Angelo Ippolito (7 November 1922 – 29 October 2001) was an American Painting best known for Color Field Oil painting that have been exhibited and collected internationally, as well as for his central role in inaugurating the downtown art scene of postwar New York.[ Angelo Ippolito, 79, an Artist and Professor. The New York Times, 2001-11-07. Retrieved 2019-01-31.]
Biography
Ippolito's family immigrated to the United States when he was 9 years old. After serving in the Philippines during World War II, he studied with Amédée Ozenfant and
John Ferren in New York and
Afro Basaldella in Rome.
[Irving Sandler, "Angelo Ippolito: A Retrospective Exhibition," Binghamton University Art Museum, 2003, p. 2.] In 1952 he and painter Fred Mitchell invited artists
Lois Dodd, William King, and Charles Cajori to join in founding the first
Artist-run space downtown gallery in New York. The Tanager Gallery inaugurated the Tenth Street-
avant-garde scene of the 1950s, and its members soon grew to include artists such as Sally Hazelet,
Alex Katz and Philip Pearlstein. Its primary audience was other artists who were "simultaneously participants and spectators."

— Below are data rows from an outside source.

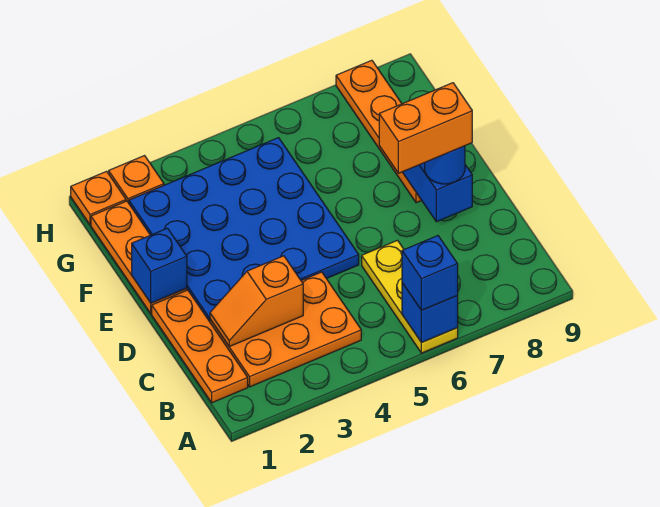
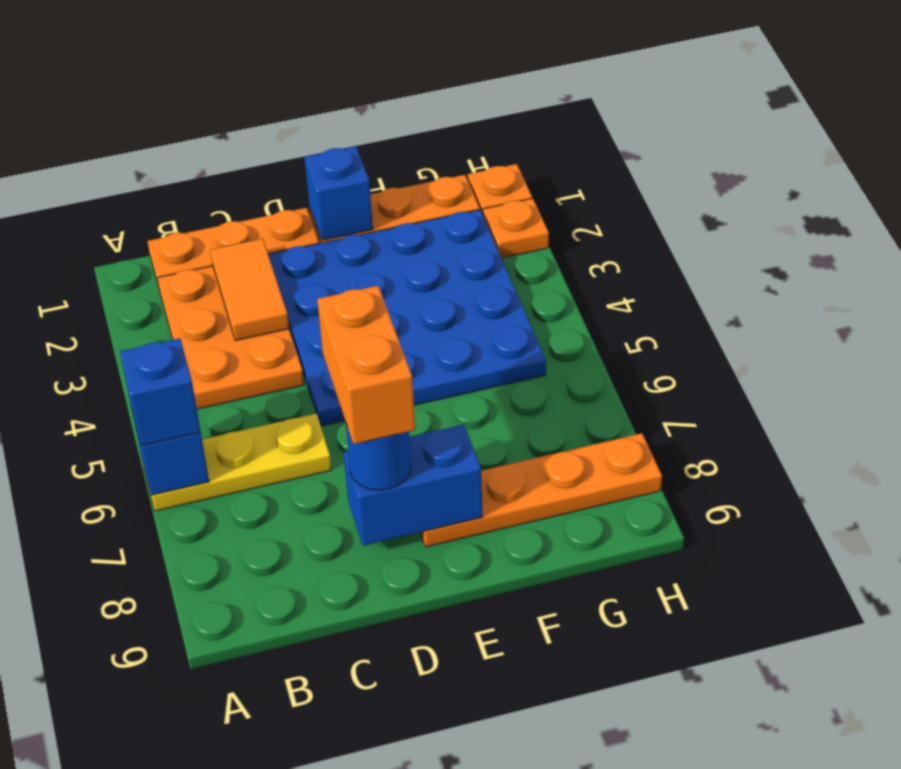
orange slope C2:C3 level 2 top 3 -> orange tile C2:C3 level 2

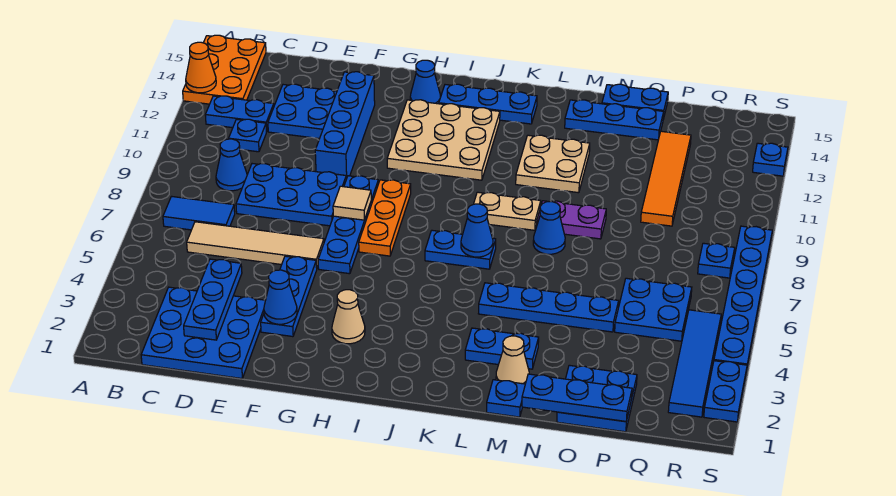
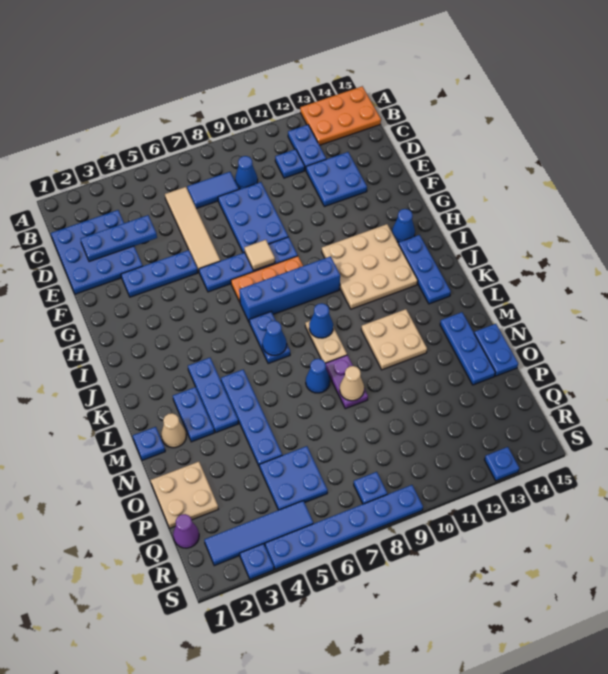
orange cone A13 level 2 -> none
blue tile B7:C7 level 1 -> blue tile C7:C8 level 1
blue cone F3 level 2 -> blue cone K9 level 2
blue brick F10:F13 level 1 -> blue brick I7:I10 level 1
tan cone H3 level 1 -> tan cone N9 level 2
blue plate N1:P1 level 2 -> blue plate K4:M4 level 1
blue plate O1:P2 level 1 -> tan plate O1:P2 level 1
orange tile P10:P13 level 1 -> none
none -> purple cone Q1 level 1
blue plate S2:S3 level 1 -> blue plate S3 level 1

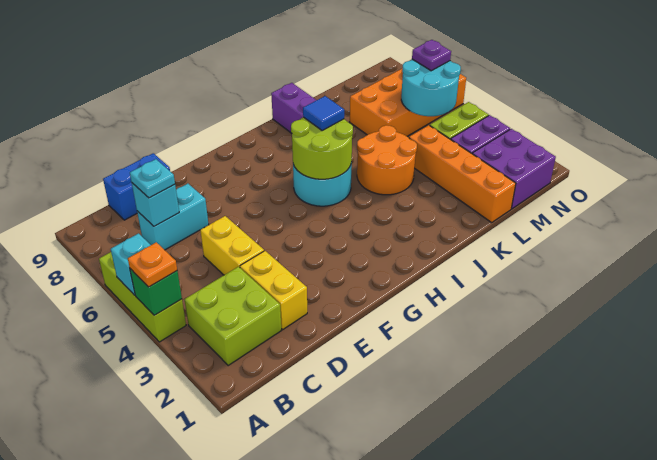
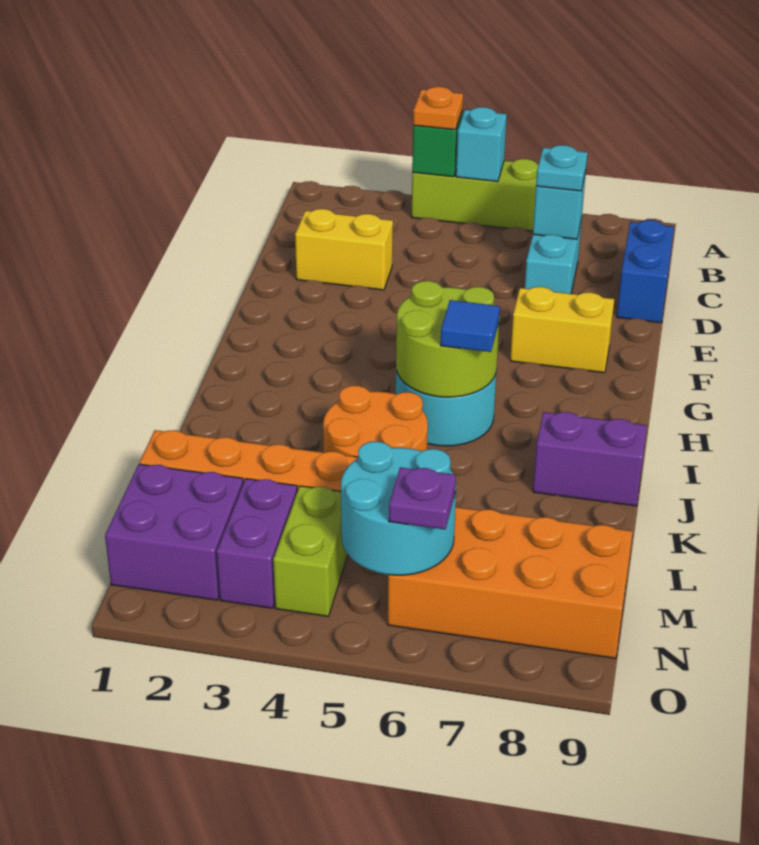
lime brick B2:C3 level 1 -> none
yellow brick D4:D5 level 1 -> yellow brick F7:F8 level 1
orange brick L6:O7 level 1 -> orange brick M6:N9 level 1

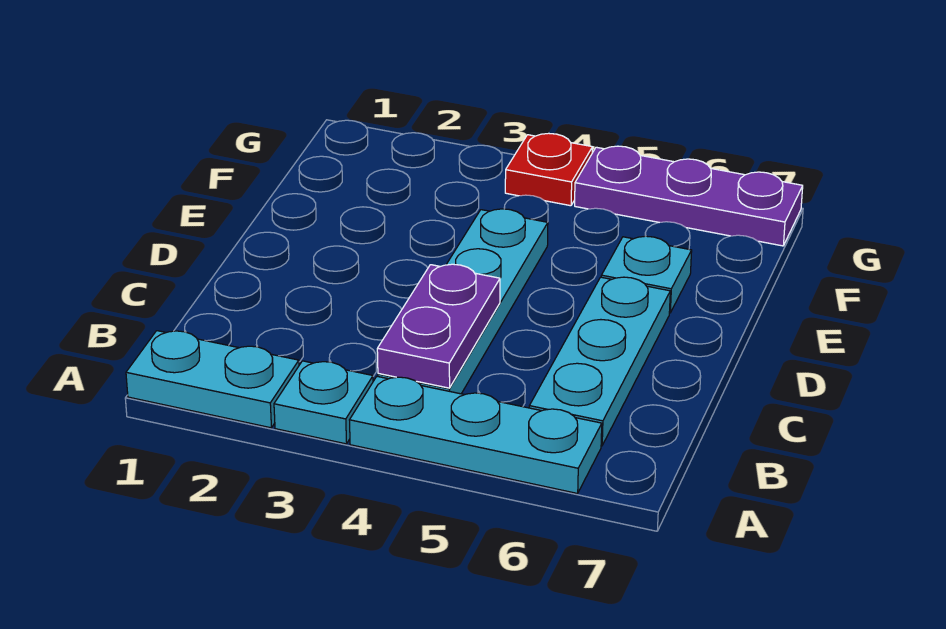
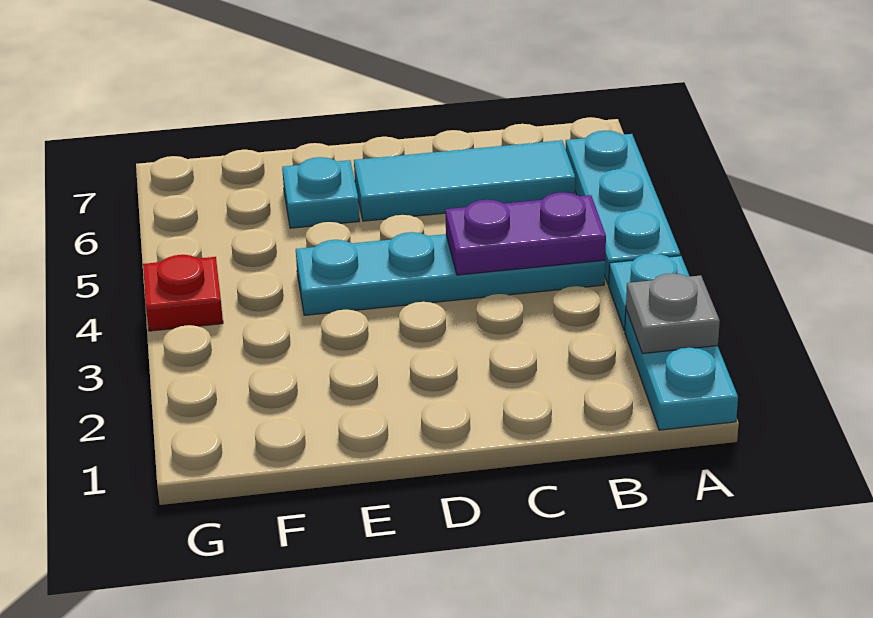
none -> grey plate A2 level 2
cyan plate B6:D6 level 1 -> cyan tile B6:D6 level 1
purple plate G5:G7 level 1 -> none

[Irving Sandler, "Angelo Ippolito: A Retrospective Exhibition," Binghamton University Art Museum, 2003, p. 2.] The Tanager's founders actively sought out underrecognized artists, giving a first show to artists who would later become famous, including
Elise Asher,
Alfred Jensen, and
Jasper Johns.
["Angelo Ippolito: Color as Light," ex. cat., Yvette Torres Fine Art, Rockland, Maine, August 3 - September 16, 2018, p. 15.] Ippolito later accepted positions as artist-in-residence at the University of California at Berkeley (1961–62) and as a professor of art at Michigan State University (1963–71) and Binghamton University (1971-2001). After his death on October 29, 2001 he was interred at Green-Wood Cemetery in Brooklyn, New York.
Work
Critic
Robert Rosenblum called Ippolito's inaugural exhibition at the Bertha Schaefer Gallery "a notable event," writing that "his canvases present abstract analogies to a landscape vision, suggesting earth, horizon line and sky; yet the separate realms of land and air are most often fused together in a single coloristic unity." Reviewing his later work, artist-critic
Fairfield Porter described him as one of the few abstract artists "who uses brilliant color as his material instead of something to dress the painting up with."
[Irving Sandler, "Angelo Ippolito: A Retrospective Exhibition," Binghamton University Art Museum, 2003, p. 10.]
Ippolito's canvases from the later 1960s explored the abstract possibilities of the midwestern U.S. landscape. His former teacher John Ferren remarked that he "could spend a summer in the landscape of Ippolito."[Irving Sandler, "Angelo Ippolito: A Retrospective Exhibition," Binghamton University Art Museum, 2003, p. 4.] In the 1970s his paintings became more expansive and bright-hued, prompting critic Hilton Kramer to write, "the pleasure of color remains his primary concern, and he is a virtuoso in the handling of it. Some of his finest effects, in these new paintings, are achieved when he is juggling bold areas of hot color with an almost reckless abandon."[Irving Sandler, "Angelo Ippolito: A Retrospective Exhibition," Binghamton University Art Museum, 2003, p. 16.] In the following two decades, Ippolito's paintings diverged further from their roots in the landscape to explore atmospheric visions. As he told art historian Kenneth Lindsay in 1974, "When I find the color of the painting I find the form."[Kenneth Lindsay, "Angelo Ippolito: Retrospective," ex. cat., Binghamton University, 1975.]
Ippolito's work has been exhibited in international venues such as the Carnegie International and São Paulo Biennale and collected by museums such as the Museum of Modern Art, the Whitney Museum of American Art, the Metropolitan Museum of Art, the Yale University Art Gallery, The Phillips Collection, and the Hirshhorn Museum and Sculpture Garden.["Angelo Ippolito: Color as Light," ex. cat., Yvette Torres Fine Art, Rockland, Maine, August 3 - September 16, 2018, p. 15.]